_Задание 1:_ Определите, соответствуют ли фрагменту о театре абсурда следующие утверждения: (a) премьера пьесы Копита «Бедный папа, бедный папа, я в печали, тебя мама повесила в чулане» прошла в Лондоне в 1960 году; (b) в пьесе «Связной» наркоманами становятся оба кинооператора; (c) пьеса «Яблоко» написана в 1959 году. Для каждого утверждения ответьте «да» или «нет» и приведите точную цитату из фрагмента, которая это решает.

_Цитируемый фрагмент:_
____

Джек Гелбер
Джек Гелбер в пьесе «Связной» (1959) мастерски сливает джаз с темой ожидания Беккета. Показать наркоманов, ожидающих курьера с наркотиками, — блестящая идея. Джазовый квартет, импровизирующий на сцене, придаёт пьесе пленительный элемент спонтанности, а диалогу — лирическую бессмысленность, характерную для лучших образцов театра абсурда. Но пьесу портит тяжёлая надстройка претензий на реализм. Автор и Режиссёр уверяют публику, что на сцене, действительно, наркоманы. Два кинооператора, снимающие этот вечер, вовлекаются в действие, и один из них становится наркоманом. В итоге странная, спонтанная, поэтическая пьеса завершается требованием реформы закона о наркотиках.
«Связной», местами блестящая пьеса, идёт ко дну из-за своей неопределённой принадлежности: то ли к театру социальных реформ, то ли к театру абсурда. В следующей пьесе «Яблоко» (1961) Гелбер подходит ближе к театру импровизации, или организованной импровизации, остановившись на полпути между Пиранделло и хэппенингом.
Насколько трудно в Америке прививается поэтика театра абсурда, показывает пьеса Артура Л. Копита «Бедный папа, бедный папа, я в печали, тебя мама повесила в чулане» (1960), премьера которой состоялась в Лондоне в 1960 году. Пьеса — скрытая пародия. Жанр определён автором, как «псевдоклассический фарс в псевдофранцузской традиции». Молодой человек взбунтовался против авторитарной матери, пытающейся лишить его общения с внешним миром. Несносная мамаша путешествует с гробом, в котором находится труп её мужа, и с умственно отсталым сыном, который в финале душит девушку, готовую ему отдаться. Всё это изображается с пародийным смешком, лишая пьесу подлинных трагикомических эффектов, свойственных «Жаку» Ионеско или «Какими мы тогда были» Адамова. Автор вымученно подчёркивает фрейдистские аспекты своей фантазии, как будто говоря: «Не принимайте это всерьёз, я всего лишь нагромождаю ужасы ради смеха!» Он не смог превратить пьесу в гротескный поэтический образ. С другой стороны, слишком очевиден его искренний интерес к проблеме пьесы, чтобы видеть в ней только пародию и шутку.
Театр абсурда Восточной Европы
В начале 1950-х годов разгорелась полемика между Кеннетом Тайненом и Ионеско, суть которой в том, что театр абсурда интроспективный, забывший о социальных проблемах и их решении, антитеза политического театра, проповедуемого Брехтом и его последователями и официозными критиками Советского Союза и его блока. Ирония культурной жизни нашей эпохи в том, что в Восточной Европе после оттепели именно театр Ионеско послужил моделью для возникновения мощного и острого политического театра в ряде стран.

____

_Задание 2:_ Перепишите из листинга ниже без изменений всё, начиная со строки, содержащей «य॒ज्ञो दे॒वेभ्यः॑ ।***», и заканчивая строкой, содержащей «दपापा᳚क्राम॒त् तम् ।***», включая обе эти строки.

____

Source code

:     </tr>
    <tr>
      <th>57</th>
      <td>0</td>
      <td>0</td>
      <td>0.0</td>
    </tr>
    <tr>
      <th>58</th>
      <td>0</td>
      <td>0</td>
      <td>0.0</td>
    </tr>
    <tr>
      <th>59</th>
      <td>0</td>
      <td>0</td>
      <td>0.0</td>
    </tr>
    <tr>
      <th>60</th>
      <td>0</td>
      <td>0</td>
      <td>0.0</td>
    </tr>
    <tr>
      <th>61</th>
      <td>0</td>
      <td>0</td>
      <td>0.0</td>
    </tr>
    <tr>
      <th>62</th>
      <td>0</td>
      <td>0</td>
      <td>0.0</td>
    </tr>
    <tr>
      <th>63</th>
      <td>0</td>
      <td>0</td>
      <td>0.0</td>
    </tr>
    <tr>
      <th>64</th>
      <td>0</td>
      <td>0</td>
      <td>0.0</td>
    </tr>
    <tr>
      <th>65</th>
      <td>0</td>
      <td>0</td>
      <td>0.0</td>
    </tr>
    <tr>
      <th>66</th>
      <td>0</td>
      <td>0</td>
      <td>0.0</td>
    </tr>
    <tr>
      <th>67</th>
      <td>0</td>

____

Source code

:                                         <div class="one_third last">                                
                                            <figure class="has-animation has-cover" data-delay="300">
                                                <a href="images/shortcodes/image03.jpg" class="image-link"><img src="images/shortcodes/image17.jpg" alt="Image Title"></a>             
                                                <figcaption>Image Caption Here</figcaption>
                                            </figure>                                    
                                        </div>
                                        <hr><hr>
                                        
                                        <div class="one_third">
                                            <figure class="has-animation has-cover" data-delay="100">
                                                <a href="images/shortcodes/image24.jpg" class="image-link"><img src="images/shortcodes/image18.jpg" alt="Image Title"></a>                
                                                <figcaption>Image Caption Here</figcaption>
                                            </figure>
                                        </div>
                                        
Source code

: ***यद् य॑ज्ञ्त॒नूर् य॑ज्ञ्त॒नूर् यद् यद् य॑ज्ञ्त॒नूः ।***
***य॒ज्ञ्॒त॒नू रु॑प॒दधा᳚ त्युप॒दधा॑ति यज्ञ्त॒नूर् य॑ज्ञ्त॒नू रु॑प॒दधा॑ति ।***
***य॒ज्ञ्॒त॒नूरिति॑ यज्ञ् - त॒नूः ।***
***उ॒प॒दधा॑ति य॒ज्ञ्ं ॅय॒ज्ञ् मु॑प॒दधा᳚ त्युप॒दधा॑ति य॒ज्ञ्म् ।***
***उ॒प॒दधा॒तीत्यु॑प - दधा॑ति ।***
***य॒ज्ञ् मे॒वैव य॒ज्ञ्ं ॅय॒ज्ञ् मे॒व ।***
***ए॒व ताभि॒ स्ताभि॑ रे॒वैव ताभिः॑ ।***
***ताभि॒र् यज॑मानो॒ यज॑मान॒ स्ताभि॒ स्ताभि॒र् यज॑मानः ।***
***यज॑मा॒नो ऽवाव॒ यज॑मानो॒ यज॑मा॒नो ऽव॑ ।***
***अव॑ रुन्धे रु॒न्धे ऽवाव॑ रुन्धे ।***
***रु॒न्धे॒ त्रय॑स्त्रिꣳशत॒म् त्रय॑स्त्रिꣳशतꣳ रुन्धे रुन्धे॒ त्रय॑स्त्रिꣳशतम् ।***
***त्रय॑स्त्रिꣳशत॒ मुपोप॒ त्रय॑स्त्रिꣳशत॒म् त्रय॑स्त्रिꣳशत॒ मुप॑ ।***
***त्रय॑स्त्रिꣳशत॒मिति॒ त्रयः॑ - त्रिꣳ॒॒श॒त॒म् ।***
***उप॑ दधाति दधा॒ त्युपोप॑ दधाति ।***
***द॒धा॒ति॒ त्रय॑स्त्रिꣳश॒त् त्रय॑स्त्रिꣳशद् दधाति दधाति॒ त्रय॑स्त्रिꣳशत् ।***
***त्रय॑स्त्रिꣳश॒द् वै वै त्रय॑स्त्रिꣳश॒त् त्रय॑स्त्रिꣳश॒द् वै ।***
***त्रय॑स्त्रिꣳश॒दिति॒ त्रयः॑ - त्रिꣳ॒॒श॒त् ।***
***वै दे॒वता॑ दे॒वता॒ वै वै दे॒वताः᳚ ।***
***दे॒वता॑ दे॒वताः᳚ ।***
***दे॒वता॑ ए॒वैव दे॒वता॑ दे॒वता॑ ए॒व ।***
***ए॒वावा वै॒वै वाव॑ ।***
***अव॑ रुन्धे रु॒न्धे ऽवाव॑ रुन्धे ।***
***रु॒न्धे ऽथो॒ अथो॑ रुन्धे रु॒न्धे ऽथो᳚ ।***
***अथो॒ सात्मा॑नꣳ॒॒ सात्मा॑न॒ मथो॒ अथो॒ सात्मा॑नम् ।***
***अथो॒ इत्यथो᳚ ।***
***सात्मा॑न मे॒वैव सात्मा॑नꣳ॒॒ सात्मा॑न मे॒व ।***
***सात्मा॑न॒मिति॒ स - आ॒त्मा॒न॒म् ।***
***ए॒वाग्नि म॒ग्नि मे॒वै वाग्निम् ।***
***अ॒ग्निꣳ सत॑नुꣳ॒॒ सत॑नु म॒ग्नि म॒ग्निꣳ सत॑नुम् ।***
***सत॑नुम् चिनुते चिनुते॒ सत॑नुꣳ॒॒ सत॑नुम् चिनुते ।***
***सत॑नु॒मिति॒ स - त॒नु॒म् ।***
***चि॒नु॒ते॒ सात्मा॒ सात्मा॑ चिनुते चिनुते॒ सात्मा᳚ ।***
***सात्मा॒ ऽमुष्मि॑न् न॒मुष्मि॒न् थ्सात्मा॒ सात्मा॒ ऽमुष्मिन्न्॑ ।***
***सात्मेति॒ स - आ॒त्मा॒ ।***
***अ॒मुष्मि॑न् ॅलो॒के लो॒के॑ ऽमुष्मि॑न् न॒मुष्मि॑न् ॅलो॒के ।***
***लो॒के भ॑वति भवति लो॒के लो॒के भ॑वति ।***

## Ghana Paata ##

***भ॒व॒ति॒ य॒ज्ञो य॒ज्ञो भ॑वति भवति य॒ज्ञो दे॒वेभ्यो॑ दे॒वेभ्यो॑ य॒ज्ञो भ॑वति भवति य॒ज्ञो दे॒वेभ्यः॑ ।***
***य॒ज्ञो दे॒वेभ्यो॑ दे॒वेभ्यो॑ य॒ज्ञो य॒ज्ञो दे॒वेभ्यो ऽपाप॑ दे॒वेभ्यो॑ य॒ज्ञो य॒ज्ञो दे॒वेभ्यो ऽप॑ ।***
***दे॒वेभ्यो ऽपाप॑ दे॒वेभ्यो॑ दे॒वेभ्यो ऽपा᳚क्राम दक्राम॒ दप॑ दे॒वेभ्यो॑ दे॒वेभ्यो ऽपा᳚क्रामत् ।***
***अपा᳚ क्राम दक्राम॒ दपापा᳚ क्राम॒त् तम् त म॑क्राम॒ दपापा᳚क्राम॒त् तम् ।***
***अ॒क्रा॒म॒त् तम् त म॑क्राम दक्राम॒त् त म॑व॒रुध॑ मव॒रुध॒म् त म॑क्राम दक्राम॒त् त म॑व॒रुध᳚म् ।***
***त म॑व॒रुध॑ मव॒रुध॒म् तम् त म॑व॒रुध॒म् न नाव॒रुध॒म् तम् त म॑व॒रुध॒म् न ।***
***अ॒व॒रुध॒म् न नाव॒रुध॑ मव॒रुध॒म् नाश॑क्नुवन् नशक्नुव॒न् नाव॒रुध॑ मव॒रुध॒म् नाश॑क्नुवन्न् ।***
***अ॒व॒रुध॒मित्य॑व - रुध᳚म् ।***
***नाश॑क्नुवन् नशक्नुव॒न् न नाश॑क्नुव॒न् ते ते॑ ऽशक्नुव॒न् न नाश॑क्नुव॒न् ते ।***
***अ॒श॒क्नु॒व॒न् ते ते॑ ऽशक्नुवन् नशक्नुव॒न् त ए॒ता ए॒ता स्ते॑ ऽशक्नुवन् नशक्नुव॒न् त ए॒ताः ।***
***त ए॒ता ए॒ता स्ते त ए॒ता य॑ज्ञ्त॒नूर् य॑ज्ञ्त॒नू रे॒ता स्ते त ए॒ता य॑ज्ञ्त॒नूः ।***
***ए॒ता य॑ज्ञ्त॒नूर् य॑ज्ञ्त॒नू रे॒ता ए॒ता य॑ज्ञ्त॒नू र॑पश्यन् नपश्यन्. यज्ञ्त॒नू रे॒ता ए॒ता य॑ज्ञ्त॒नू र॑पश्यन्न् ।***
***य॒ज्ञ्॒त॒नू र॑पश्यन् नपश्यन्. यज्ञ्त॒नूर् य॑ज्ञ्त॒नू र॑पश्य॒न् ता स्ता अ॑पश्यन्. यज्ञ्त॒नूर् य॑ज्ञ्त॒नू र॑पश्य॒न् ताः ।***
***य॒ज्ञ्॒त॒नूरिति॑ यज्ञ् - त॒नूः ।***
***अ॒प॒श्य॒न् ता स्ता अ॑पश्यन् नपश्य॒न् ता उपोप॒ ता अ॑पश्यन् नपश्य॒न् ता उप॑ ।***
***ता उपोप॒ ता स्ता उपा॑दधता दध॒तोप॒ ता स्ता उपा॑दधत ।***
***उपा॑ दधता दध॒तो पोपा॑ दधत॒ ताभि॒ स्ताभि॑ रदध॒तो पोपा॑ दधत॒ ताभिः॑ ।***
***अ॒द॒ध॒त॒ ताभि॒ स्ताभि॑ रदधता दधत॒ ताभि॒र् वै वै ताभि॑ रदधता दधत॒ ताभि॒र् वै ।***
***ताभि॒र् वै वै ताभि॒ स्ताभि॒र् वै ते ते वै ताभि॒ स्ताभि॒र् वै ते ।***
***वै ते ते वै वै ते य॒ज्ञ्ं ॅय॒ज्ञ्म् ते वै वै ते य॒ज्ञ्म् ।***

____

_Ответ 1:_
(a) Да: «премьера которой состоялась в Лондоне в 1960 году».
(b) Нет: «один из них становится наркоманом».
(c) Нет: «В следующей пьесе «Яблоко» (1961)».

_Ответ 2:_
***भ॒व॒ति॒ य॒ज्ञो य॒ज्ञो भ॑वति भवति य॒ज्ञो दे॒वेभ्यो॑ दे॒वेभ्यो॑ य॒ज्ञो भ॑वति भवति य॒ज्ञो दे॒वेभ्यः॑ ।***
***य॒ज्ञो दे॒वेभ्यो॑ दे॒वेभ्यो॑ य॒ज्ञो य॒ज्ञो दे॒वेभ्यो ऽपाप॑ दे॒वेभ्यो॑ य॒ज्ञो य॒ज्ञो दे॒वेभ्यो ऽप॑ ।***
***दे॒वेभ्यो ऽपाप॑ दे॒वेभ्यो॑ दे॒वेभ्यो ऽपा᳚क्राम दक्राम॒ दप॑ दे॒वेभ्यो॑ दे॒वेभ्यो ऽपा᳚क्रामत् ।***
***अपा᳚ क्राम दक्राम॒ दपापा᳚ क्राम॒त् तम् त म॑क्राम॒ दपापा᳚क्राम॒त् तम् ।***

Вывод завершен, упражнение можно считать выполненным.